Committee: Jorge de Abreu Soares (president), Eduardo Bezerra da Silva (CEFET/RJ), Diego Nunes Brandão (CEFET/RJ), Ronaldo Ribeiro Goldschmidt (IME)
Day/Time: August 14, 2020 / 15h.
Preprocessing data faces an important question related to deal with missing data. A possible solution to resolve this problem is hot-deck imputation. This technique has two steps: group similar records and performs imputation. Selecting the best algorithm for imputation is a challenge. Several machine learning algorithms are studied for data imputation, however few studies compare ensemble methods for the imputation stage.

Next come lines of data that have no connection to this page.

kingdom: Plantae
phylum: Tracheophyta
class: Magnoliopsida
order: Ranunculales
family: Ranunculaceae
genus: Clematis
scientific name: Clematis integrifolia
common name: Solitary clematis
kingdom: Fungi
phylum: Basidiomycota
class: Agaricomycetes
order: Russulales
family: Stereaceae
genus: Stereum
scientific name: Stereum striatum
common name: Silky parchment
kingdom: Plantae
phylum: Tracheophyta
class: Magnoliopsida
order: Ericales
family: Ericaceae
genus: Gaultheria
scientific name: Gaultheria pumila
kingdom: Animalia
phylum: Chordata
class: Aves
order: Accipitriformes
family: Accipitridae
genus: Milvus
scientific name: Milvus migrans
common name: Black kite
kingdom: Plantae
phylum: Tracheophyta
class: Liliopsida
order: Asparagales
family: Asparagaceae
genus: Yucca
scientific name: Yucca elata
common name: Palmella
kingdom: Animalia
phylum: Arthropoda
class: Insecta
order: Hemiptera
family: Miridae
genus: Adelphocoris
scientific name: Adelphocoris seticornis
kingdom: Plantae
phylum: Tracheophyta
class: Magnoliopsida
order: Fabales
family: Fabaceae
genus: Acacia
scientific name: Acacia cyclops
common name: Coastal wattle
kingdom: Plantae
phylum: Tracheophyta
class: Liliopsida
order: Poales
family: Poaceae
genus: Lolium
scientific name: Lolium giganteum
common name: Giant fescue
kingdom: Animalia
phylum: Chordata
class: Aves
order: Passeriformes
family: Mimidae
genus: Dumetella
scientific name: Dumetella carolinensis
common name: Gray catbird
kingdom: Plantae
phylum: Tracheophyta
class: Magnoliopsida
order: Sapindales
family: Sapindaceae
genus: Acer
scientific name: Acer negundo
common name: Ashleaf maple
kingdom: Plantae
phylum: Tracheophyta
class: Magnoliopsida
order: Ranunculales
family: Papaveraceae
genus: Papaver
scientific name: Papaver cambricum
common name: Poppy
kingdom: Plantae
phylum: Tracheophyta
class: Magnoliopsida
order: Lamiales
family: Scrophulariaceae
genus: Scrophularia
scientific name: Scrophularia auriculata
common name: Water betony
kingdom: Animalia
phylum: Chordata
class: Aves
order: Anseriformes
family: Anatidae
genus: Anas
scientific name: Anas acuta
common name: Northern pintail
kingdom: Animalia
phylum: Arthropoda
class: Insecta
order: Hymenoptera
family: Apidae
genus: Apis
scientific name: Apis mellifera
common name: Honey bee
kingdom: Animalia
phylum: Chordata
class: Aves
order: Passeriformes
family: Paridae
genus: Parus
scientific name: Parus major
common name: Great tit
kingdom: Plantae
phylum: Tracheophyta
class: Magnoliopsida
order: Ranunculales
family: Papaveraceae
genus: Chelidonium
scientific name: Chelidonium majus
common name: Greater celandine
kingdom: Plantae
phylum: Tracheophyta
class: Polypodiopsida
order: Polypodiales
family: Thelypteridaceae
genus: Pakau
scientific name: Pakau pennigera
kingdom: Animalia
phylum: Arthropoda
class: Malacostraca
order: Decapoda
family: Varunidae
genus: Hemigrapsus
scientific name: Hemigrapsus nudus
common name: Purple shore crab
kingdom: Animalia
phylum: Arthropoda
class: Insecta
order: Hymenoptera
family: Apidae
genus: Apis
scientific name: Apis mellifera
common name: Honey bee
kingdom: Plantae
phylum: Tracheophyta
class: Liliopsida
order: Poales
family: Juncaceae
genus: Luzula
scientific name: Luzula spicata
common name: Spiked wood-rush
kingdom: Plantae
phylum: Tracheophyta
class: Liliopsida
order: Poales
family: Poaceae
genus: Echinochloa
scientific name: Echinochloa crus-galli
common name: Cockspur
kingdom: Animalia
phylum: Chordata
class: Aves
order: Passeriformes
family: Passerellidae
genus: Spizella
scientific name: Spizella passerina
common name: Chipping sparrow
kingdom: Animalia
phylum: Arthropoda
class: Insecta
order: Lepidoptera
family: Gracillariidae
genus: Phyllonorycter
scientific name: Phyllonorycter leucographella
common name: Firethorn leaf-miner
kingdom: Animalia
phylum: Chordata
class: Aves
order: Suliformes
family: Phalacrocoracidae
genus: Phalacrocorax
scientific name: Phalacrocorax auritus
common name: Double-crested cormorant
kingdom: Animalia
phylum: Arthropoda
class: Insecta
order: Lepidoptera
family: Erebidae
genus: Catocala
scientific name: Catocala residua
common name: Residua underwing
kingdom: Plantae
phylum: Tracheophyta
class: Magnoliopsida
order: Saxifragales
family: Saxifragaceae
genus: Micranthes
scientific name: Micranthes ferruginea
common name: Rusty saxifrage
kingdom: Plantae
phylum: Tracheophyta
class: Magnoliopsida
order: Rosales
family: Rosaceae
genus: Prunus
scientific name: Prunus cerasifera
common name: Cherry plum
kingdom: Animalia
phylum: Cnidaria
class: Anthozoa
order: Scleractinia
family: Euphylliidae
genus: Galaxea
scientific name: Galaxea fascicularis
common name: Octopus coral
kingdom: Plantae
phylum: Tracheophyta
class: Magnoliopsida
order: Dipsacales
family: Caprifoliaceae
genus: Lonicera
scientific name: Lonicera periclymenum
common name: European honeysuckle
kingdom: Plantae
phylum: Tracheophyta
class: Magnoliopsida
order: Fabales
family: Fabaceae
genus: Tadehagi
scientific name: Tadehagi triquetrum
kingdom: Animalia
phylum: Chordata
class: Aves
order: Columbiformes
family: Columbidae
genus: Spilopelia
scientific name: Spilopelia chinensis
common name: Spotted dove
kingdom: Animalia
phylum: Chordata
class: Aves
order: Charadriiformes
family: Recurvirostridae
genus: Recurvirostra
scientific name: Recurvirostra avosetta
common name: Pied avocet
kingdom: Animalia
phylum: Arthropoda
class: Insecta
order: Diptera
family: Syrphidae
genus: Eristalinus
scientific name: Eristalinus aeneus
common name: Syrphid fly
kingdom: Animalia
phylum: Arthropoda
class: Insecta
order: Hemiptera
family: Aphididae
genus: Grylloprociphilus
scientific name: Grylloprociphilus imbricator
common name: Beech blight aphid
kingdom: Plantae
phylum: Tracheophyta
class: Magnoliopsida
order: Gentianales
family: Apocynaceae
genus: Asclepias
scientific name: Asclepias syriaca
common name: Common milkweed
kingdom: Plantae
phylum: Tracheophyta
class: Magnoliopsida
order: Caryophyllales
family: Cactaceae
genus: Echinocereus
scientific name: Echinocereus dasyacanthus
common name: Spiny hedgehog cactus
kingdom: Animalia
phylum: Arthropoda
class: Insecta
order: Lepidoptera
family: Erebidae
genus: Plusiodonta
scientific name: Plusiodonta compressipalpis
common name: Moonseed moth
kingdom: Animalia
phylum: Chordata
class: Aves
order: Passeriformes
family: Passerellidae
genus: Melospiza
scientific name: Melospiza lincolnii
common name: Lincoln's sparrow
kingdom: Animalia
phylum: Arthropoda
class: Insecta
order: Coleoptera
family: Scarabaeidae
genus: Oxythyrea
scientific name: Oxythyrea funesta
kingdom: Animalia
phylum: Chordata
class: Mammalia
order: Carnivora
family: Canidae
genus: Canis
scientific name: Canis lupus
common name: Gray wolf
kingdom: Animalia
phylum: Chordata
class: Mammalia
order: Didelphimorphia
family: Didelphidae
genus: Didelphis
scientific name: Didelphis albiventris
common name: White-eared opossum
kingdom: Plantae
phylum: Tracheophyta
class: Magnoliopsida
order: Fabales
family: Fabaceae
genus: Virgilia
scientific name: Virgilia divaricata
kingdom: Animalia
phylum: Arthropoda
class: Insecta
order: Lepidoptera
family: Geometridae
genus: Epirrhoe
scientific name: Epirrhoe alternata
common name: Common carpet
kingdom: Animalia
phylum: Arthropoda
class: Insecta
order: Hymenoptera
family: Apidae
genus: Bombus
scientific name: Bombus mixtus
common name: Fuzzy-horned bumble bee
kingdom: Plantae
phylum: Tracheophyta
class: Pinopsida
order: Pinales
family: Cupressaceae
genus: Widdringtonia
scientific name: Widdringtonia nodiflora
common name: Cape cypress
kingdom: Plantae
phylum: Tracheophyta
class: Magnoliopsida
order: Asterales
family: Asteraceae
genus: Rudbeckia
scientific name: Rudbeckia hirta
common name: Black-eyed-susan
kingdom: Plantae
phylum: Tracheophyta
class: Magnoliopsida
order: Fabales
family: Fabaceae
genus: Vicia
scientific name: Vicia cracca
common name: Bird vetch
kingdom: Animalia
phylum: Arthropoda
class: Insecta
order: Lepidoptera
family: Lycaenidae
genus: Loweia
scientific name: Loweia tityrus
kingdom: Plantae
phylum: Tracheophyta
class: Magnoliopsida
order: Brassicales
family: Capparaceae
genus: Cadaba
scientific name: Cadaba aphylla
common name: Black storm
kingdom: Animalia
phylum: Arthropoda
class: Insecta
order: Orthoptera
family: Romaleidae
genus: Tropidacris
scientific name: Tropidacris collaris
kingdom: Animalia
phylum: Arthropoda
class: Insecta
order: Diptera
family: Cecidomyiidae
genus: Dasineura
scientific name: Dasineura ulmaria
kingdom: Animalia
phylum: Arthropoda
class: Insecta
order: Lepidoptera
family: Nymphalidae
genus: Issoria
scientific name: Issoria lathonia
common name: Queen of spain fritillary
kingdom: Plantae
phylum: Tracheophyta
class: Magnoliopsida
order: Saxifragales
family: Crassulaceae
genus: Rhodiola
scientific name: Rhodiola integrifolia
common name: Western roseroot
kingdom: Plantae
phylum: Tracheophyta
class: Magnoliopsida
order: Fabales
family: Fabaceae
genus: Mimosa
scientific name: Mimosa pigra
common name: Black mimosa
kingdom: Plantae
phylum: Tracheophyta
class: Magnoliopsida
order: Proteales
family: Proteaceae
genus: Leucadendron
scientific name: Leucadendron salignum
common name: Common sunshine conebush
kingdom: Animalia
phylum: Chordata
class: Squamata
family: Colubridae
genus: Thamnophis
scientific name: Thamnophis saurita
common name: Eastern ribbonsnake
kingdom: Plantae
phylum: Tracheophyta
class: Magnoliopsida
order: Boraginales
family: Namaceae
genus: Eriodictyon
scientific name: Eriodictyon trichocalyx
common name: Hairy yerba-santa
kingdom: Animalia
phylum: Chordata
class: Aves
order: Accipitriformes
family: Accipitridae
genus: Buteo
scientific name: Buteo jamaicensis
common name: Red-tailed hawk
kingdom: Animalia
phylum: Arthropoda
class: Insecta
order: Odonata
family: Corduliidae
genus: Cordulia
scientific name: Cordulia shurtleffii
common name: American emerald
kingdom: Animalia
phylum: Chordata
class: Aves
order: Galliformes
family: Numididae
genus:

This study proposes a solution based on hot-deck imputation comparing four ensemble regressors: Bagging, Adaboost, Gradientboost, and Stacked Generalization. To ascertain effectiveness, we have used three datasets, varying missing rates from 10% to 30%. Results measuring the precision of imputed data by both techniques indicate that the Gradientboost reveals better precision in reasonable processing time.